*** SUPPLIED MATERIAL Section Begins ***

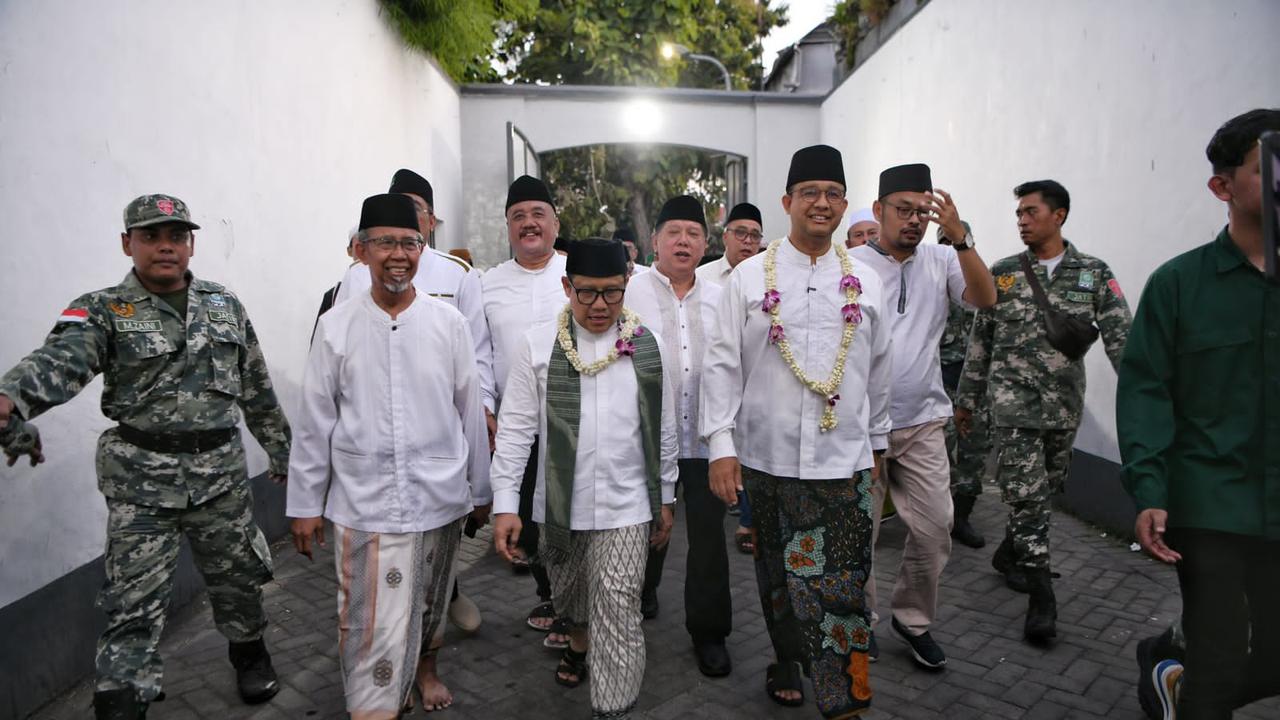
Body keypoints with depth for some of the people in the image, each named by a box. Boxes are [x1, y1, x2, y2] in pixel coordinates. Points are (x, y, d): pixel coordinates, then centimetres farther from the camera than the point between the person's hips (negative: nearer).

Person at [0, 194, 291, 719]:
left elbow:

*** SUPPLIED MATERIAL Section Ends ***
*** SUPPLIED MATERIAL Section Begins ***

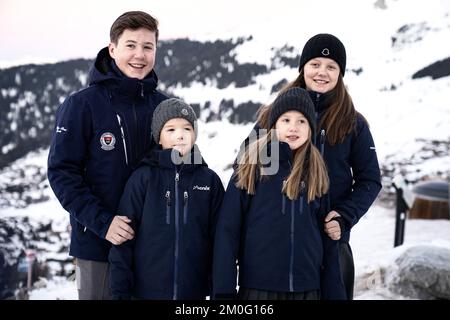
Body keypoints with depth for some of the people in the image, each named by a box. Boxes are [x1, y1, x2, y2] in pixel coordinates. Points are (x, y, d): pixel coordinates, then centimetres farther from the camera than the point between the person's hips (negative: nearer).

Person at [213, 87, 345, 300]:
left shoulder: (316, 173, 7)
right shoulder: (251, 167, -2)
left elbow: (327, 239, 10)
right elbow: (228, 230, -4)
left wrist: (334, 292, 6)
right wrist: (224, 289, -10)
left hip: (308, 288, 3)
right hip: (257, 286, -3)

*** SUPPLIED MATERIAL Section Ends ***

PROBLEM TO SOLVE — Extract every line from the items above that contains the string "left". Treat matching as case-sensitive.

TASK ANSWER —
left elbow:
left shoulder: (316, 173, 7)
left elbow: (327, 239, 10)
left wrist: (334, 292, 6)
left hip: (308, 288, 3)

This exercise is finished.